The received wisdom from the "everything was better two years ago" crowd is that the introduction of Danny DeVito into the mix of petty criminals turned an underground gem into corporate mush. As someone who came to the show during the second season, I call this early-adopter snobbery. Actually, DeVito's well-known cutesy-asshole persona just underscores the delightful offensiveness of the show. We always had to be reassured that Louie De Palma had a heart of gold underneath his misanthropy. But Frank Reynolds can be a unmitigated bastard with no redeeming virtues but comic timing, and on FX, the natural home of the lowest dregs of humanity, he fits right in.
--Who has better lives than child stars? Nobody! My God, they're the happiest people on earth!
--Rob McElhenney manages to justify the Holy Trinity of shlub behavior -- walking out, crawling back, and drinking beer -- all "for the sake of Dumpster Baby." That is one flexible infant.
--More happens in Sunny than almost any other half hour on television. That's why it's so refreshing when the show completely blows off its expository responsibilities by having Charlie announce the results of his detective work by bellowing "Who wants to hear a mindblowing story?" and getting no takers.

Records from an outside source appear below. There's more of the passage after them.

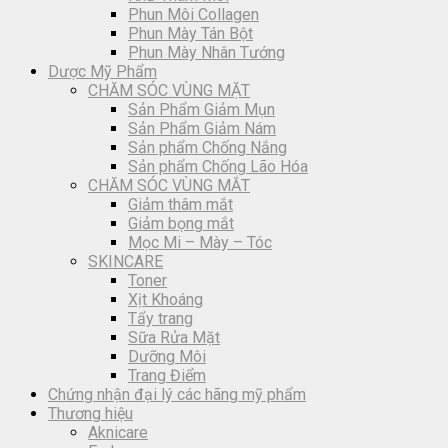
Phun Môi Collagen
Phun Mày Tán Bột
Phun Mày Nhân Tướng
Dược Mỹ Phẩm
CHĂM SÓC VÙNG MẶT
Sản Phẩm Giảm Mụn
Sản Phẩm Giảm Nám
Sản phẩm Chống Nắng
Sản phẩm Chống Lão Hóa
CHĂM SÓC VÙNG MẮT
Giảm thâm mắt
Giảm bọng mắt
Mọc Mi – Mày – Tóc
SKINCARE
Toner
Xịt Khoáng
Tẩy trang
Sữa Rửa Mặt
Dưỡng Môi
Trang Điểm
Chứng nhận đại lý các hãng mỹ phẩm
Thương hiệu
Aknicare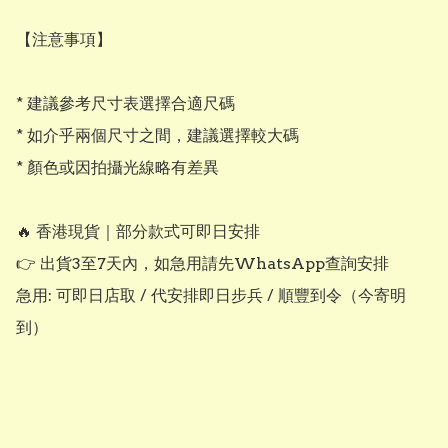
【注意事項】

* 建議參考尺寸表選擇合適尺碼

* 如介乎兩個尺寸之間，建議選擇較大碼

* 顏色或因拍攝光線略有差異

🔥 香港現貨｜部分款式可即日安排

👉 出貨3至7天內，如急用請先WhatsApp查詢安排

急用: 可即日店取 / 代安排即日步兵 / 順豐到令（今寄明
到）
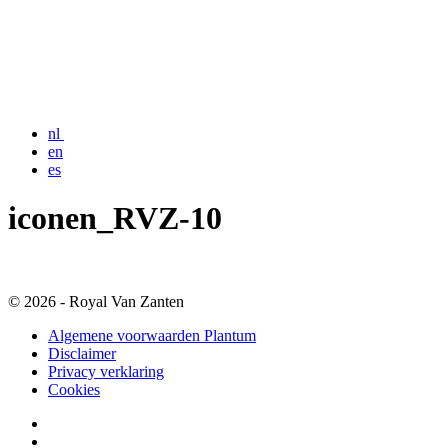
nl
en
es
iconen_RVZ-10
© 2026 - Royal Van Zanten
Algemene voorwaarden Plantum
Disclaimer
Privacy verklaring
Cookies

--The best way to introduce novices to the Sunny ethos is to play a montage of scenes of shameless littering. Two episodes into the third season, two classic additions to the genre: Mac chucks a Big Gulp in an alley, and Mac and Dennis smash beer bottles in the stadium parking lot after synchronized public urination.
--A fake Donovan McNabb shilling for McDonald's who's actually Elvin from The Cosby Show. Folks, if you miss Arrested Development, that throwaway gag ought to bring you running like the dinner bell just rang.